In short, European football has colonised Nigeria for good.
During the just-ended European football season, there was no quiet moment anywhere, from Lagos to Maiduguri, once the games were on.
I lost my beer in the melee that followed. Enough said!
Surprise is the name of the game.
Any true ball player worthy of his ball must take the victories with the defeats unlike some of the fanatics who kill because of football.
There’s the protracted case of one fan of Man U who is always rushed to the hospital after every match, win or lose.
After diagnosing the fanatic the doctor said, “I don’t know which is worse: your acute palpitations when Man U wins or your chronic depression when they lose!”
Football ought to be fun and not a life-and-death matter.
But the legendary Liverpool manager, Bill Shankly, differs markedly as he famously said: “Some people think football is a matter of life and death. I don’t like that attitude. I can assure them it is much more serious than that!”
A game that is more serious than life and death is obviously no longer a game.
Little wonder the ill-fated soccer player Escobar was killed in his country, Colombia, after scoring an unfortunate own goal in the World Cup!

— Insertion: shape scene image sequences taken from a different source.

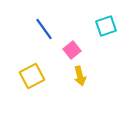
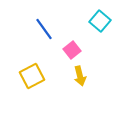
cyan square: moved 6 px left, 5 px up; rotated 30 degrees counterclockwise
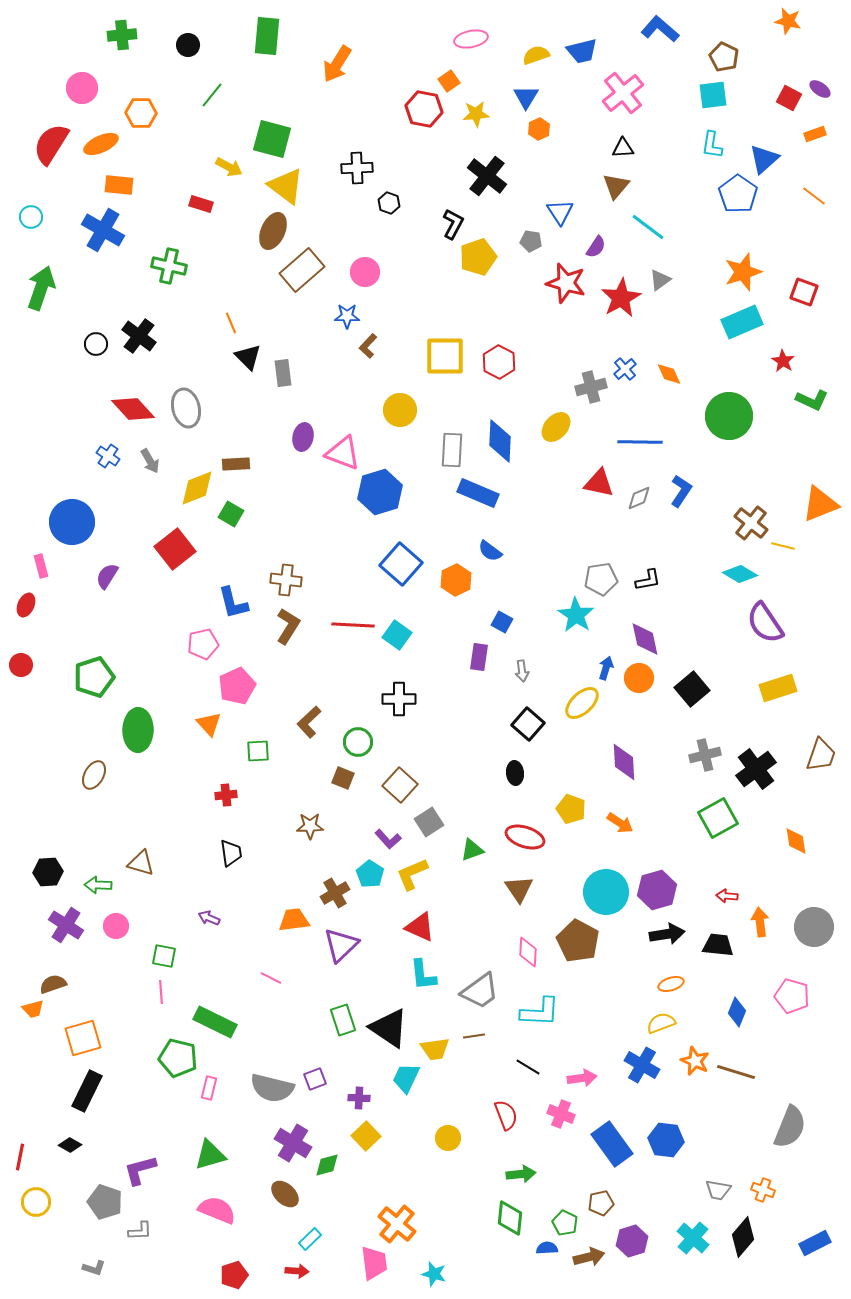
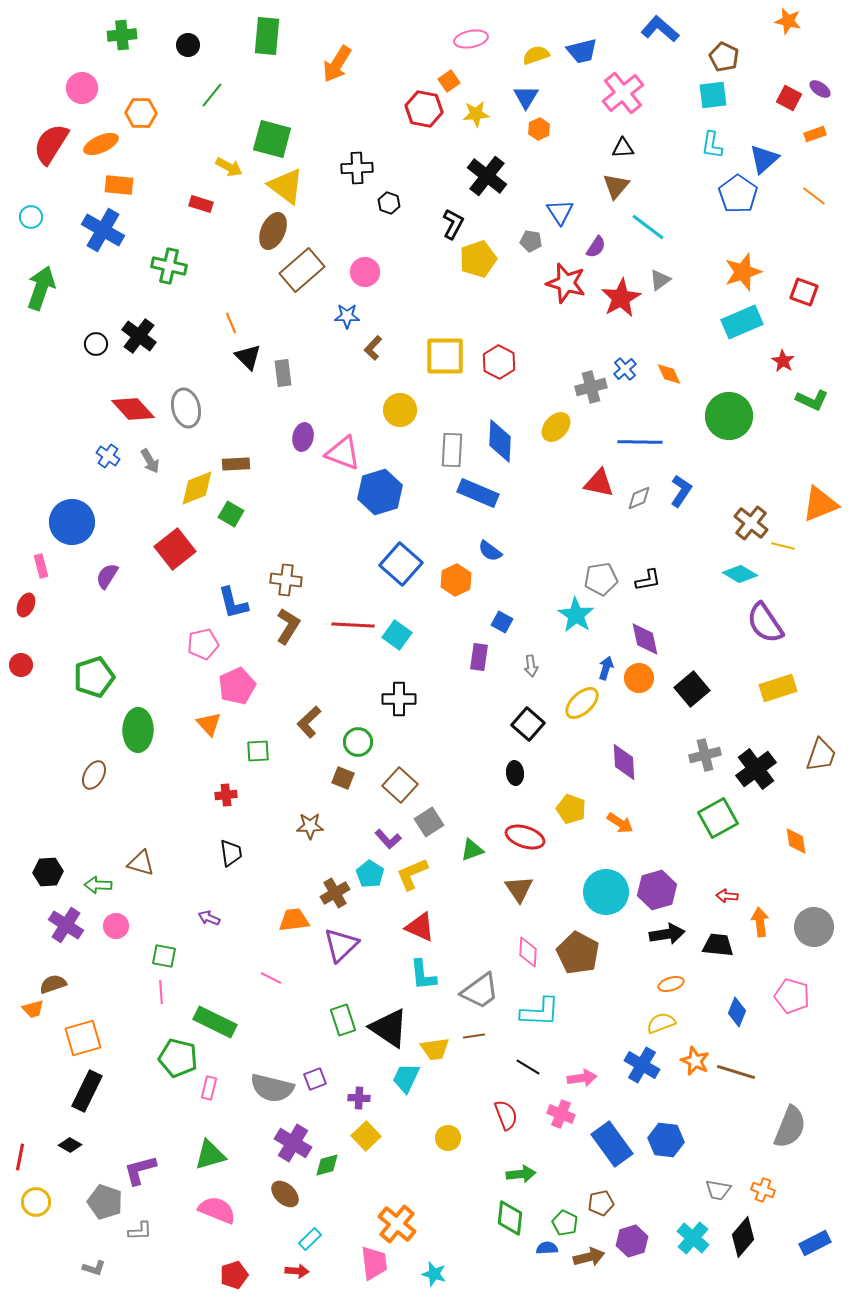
yellow pentagon at (478, 257): moved 2 px down
brown L-shape at (368, 346): moved 5 px right, 2 px down
gray arrow at (522, 671): moved 9 px right, 5 px up
brown pentagon at (578, 941): moved 12 px down
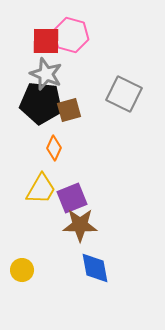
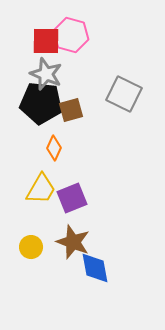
brown square: moved 2 px right
brown star: moved 7 px left, 17 px down; rotated 20 degrees clockwise
yellow circle: moved 9 px right, 23 px up
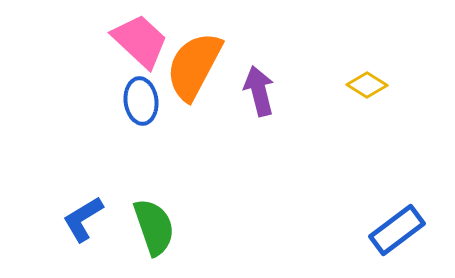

Shakespeare wrote in Julius Caesar: “The evil that men do lives after them, the good is oft interred with their bones.”
It is in football that this expression finds its full bearing. Godwin Odiye who distinguished himself as the last man of the Nigerian national team alongside Christian Chukwu is today remembered because of the own goal he scored against his goalkeeper Emmanuel Okala in a World Cup qualifier against Tunisia back in 1977 at the National Stadium, Surulere, Lagos.
Any back-pass to a goalkeeper has since been nicknamed “Odiye” because it may end up as an own goal!
World football teems with many ribald tales.
There is this story that the legendary George Best of the old Manchester United team took the ball in his stride straight from kick-off and undertook a dribbling run that would never end until the other players had to go to the match referee, saying: “Ref, please give us another ball because George Best has taken the one ball we have!”
In Nigeria, there was the case of our own legend, Thunder Balogun, after whom the other stadium in Surulere is named, who was once reminded by a fan to remember his dangerous left foot whereupon he unleashed a thunderous left-footer that instantly killed the keeper and tore the net at the same time!
Sadly, I did not remember to check the authenticity of the story with Thunder Balogun’s son, Kayode “Zege” Balogun, who was my teammate back then at Great Ife!
Even as the European clubs’ league season is over, there is the European Nations League of national teams just won by Cristiano Ronaldo’s Portugal.
This way, the European football fever never really ends.
It has to be readily admitted that the fun of the European football madness continues on end.
Foreign football has completely killed the Nigerian League and football in general, but that is another matter for another day.
It only suffices to stress that now President Muhammadu Buhari has renamed the National Stadium in Abuja as Moshood Abiola National Stadium, many soccer aficionados are complaining that no football is being played there again as it has been completely overtaken by weeds to become only a grazing ground for herdsmen!